Al Bennett, Brandon Gaut and Tony Long are conducting this study, supported by a $900,000 grant from the National Science Foundation. The study builds on previous work by Bennett and former UCI scientist Richard Lenski, who also studied E. coli to learn more about evolution.

“We are looking at many more evolved lines, hoping to better understand the broad array of genetic changes that contribute to a single trait – adaptation to a higher temperature,” said Gaut, ecology & evolutionary biology professor and department chairman.

E. coli is found in the intestines of warm-blooded animals, where the temperature is roughly 37 degrees Celsius, or 98.6 degrees Fahrenheit.

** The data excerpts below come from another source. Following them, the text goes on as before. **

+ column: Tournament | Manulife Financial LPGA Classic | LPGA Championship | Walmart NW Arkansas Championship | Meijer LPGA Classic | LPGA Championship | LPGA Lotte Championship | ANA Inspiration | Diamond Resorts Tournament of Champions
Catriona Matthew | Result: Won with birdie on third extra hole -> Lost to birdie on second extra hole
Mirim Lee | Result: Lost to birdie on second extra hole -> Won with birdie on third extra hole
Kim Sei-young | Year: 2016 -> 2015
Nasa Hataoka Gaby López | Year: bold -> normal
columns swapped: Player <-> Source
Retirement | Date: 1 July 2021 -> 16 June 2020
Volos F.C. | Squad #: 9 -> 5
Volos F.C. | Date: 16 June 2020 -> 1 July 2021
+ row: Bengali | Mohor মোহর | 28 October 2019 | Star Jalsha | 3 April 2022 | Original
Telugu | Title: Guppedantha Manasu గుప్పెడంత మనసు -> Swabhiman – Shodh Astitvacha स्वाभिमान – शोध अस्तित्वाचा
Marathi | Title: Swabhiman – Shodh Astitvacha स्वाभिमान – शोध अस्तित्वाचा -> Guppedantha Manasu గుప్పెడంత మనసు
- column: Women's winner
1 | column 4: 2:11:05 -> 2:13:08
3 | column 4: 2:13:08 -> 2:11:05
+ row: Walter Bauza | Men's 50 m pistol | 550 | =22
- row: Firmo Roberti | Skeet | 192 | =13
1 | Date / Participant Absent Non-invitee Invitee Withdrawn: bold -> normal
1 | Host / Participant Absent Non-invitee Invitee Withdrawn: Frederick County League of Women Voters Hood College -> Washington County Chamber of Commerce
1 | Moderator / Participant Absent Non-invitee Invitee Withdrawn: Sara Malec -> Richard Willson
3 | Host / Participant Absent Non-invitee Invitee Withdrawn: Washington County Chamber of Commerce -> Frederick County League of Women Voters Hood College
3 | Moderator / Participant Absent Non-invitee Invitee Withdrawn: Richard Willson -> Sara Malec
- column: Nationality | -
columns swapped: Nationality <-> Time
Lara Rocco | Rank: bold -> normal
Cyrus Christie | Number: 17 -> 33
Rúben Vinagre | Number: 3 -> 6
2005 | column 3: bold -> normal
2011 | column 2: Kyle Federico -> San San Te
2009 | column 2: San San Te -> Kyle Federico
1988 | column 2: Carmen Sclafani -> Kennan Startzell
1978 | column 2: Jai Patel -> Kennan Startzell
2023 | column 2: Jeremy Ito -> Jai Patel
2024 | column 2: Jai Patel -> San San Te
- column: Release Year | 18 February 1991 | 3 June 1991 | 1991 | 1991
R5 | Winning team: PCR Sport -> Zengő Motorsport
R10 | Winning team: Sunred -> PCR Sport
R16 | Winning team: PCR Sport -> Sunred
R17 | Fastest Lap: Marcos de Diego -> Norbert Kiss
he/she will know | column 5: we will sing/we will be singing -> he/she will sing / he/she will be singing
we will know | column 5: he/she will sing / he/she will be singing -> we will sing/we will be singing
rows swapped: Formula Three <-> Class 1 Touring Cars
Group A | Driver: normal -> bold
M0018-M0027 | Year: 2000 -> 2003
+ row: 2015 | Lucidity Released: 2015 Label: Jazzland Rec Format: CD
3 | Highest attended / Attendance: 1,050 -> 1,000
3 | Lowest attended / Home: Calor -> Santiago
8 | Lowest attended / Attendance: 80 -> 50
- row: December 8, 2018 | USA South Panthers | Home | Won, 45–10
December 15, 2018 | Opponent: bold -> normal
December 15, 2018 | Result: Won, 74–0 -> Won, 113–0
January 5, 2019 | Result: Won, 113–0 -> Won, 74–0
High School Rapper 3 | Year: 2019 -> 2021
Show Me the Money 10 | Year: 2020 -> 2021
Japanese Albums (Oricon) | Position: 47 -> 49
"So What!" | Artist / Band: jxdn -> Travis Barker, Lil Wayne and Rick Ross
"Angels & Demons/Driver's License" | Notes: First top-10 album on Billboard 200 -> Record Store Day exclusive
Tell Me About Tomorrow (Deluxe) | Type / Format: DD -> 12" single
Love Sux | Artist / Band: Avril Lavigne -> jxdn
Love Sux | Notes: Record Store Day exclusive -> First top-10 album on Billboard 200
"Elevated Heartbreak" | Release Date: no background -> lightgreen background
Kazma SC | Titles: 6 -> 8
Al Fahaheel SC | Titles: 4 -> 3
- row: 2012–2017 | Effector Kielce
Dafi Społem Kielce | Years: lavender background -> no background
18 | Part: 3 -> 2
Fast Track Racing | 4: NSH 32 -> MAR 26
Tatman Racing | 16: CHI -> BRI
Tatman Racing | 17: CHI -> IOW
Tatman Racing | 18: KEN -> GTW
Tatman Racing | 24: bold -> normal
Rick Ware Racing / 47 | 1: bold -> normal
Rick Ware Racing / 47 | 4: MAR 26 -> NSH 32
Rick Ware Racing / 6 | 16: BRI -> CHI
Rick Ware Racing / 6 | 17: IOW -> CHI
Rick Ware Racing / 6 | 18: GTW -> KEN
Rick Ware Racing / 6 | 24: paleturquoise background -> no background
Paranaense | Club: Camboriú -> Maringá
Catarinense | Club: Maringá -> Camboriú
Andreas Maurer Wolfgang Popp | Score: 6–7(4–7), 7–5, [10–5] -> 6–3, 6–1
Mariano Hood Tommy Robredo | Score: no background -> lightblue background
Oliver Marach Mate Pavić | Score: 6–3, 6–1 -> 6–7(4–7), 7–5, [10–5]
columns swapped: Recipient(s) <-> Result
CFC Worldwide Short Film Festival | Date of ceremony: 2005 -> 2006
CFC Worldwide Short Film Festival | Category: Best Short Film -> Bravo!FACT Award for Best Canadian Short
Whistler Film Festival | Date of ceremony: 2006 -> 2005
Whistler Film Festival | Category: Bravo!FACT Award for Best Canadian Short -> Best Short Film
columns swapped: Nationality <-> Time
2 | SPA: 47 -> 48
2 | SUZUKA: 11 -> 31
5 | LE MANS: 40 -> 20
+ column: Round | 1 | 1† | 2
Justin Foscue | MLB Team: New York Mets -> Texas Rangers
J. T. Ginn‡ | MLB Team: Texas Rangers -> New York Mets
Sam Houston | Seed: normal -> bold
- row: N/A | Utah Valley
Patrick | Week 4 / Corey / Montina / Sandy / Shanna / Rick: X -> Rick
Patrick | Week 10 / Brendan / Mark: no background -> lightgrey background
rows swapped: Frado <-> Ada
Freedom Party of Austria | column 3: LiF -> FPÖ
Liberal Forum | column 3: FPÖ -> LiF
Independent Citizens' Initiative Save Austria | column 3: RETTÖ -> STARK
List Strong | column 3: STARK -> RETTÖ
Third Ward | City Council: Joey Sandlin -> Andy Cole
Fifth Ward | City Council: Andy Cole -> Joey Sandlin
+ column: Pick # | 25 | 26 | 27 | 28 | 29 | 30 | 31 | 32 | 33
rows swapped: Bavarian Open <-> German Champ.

In this study, UCI scientists are warming the environment to 42 degrees Celsius, or 107.6 degrees Fahrenheit, then evolving 100 lines of E. coli for one year and analyzing their genetic sequences. By doing this, they hope to identify the exact genetic mutations that lead to adaptation.

This project also will include education for K-12 teachers. Next summer, ecology & evolutionary biology lecturer Brad Hughes will give a course on evolution to teachers, using the E. coli system as a model.

“Teachers will learn about the E. coli system and do experiments of their own,” said Bennett, biological sciences dean. “It is a non-controversial way to talk about the basic processes of evolution.”